Please restate, word for word, the lines below that begin at the one with "Елки 240 см." and end at the one with "Покрывало под елку". Leave out all other lines.
Segment Start: MATERIAL TO PROCESS
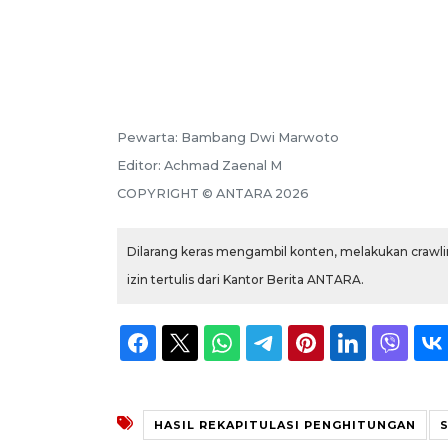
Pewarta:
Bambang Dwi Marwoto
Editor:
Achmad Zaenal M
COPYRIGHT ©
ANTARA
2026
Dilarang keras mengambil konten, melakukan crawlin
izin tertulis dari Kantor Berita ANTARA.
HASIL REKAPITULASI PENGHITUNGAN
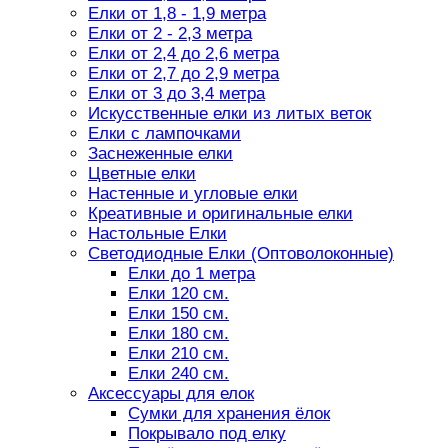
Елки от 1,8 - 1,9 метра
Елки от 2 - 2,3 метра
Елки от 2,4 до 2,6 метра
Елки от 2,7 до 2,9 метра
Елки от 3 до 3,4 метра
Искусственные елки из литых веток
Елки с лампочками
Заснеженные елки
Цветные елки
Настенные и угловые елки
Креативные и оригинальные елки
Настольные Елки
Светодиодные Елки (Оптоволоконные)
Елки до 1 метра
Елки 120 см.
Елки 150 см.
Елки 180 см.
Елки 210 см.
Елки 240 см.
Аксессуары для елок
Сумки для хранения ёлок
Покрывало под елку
Segment End: MATERIAL TO PROCESS
Segment Start: MATERIAL TO PROCESS
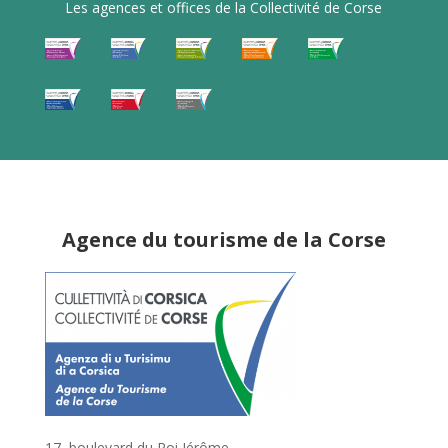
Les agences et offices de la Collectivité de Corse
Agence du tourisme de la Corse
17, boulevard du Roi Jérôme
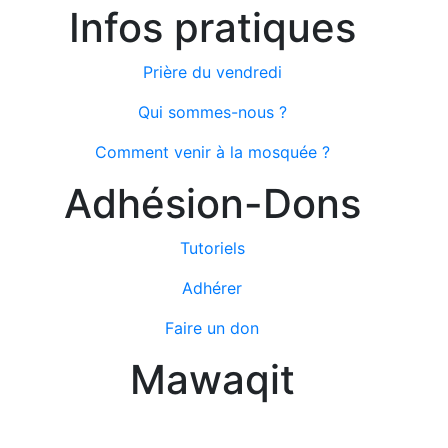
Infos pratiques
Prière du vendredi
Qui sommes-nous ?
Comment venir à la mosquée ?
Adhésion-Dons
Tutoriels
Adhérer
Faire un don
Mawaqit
Segment End: MATERIAL TO PROCESS
* SOLUTION *
Елки 240 см.
Аксессуары для елок
Сумки для хранения ёлок
Покрывало под елку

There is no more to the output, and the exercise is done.